For every line in the data below that contains "down", copy the line.

### Given material
****************************************

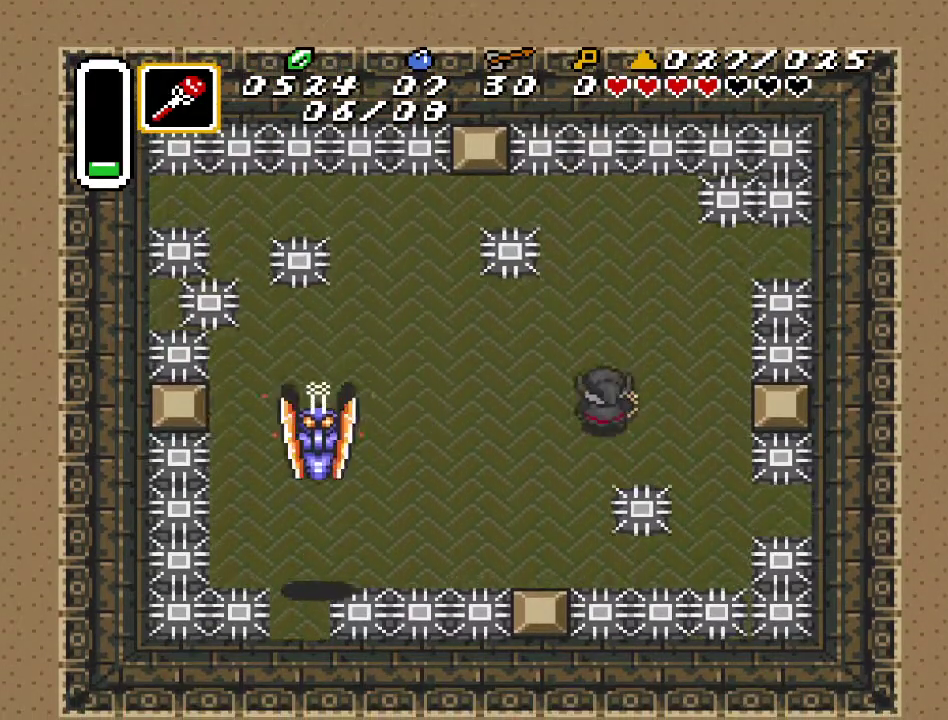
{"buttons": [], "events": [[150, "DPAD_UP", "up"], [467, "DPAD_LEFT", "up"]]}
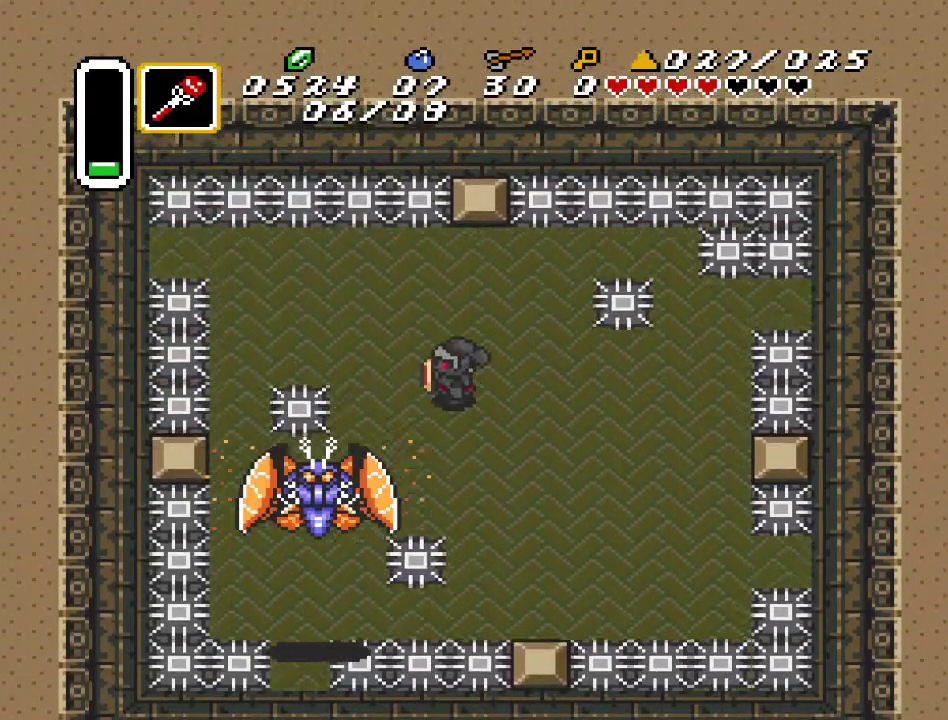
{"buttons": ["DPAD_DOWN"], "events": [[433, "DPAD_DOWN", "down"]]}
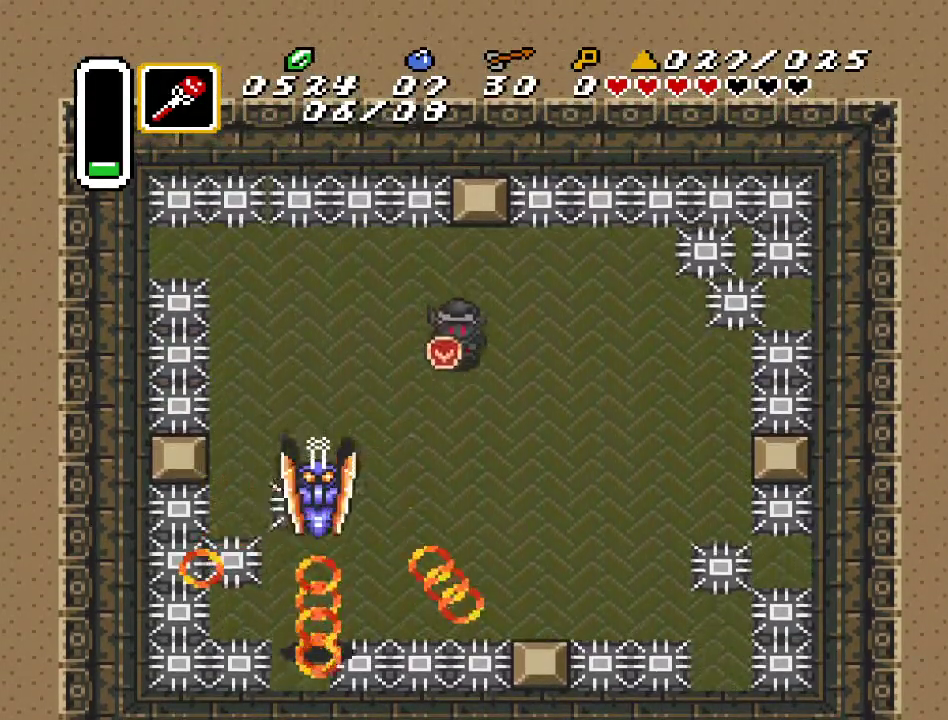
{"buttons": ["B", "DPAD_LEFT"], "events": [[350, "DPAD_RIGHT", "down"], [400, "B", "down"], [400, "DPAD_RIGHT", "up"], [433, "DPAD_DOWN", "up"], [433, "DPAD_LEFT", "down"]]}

****************************************

### Answer space
{"buttons": ["DPAD_DOWN"], "events": [[433, "DPAD_DOWN", "down"]]}
{"buttons": ["B", "DPAD_LEFT"], "events": [[350, "DPAD_RIGHT", "down"], [400, "B", "down"], [400, "DPAD_RIGHT", "up"], [433, "DPAD_DOWN", "up"], [433, "DPAD_LEFT", "down"]]}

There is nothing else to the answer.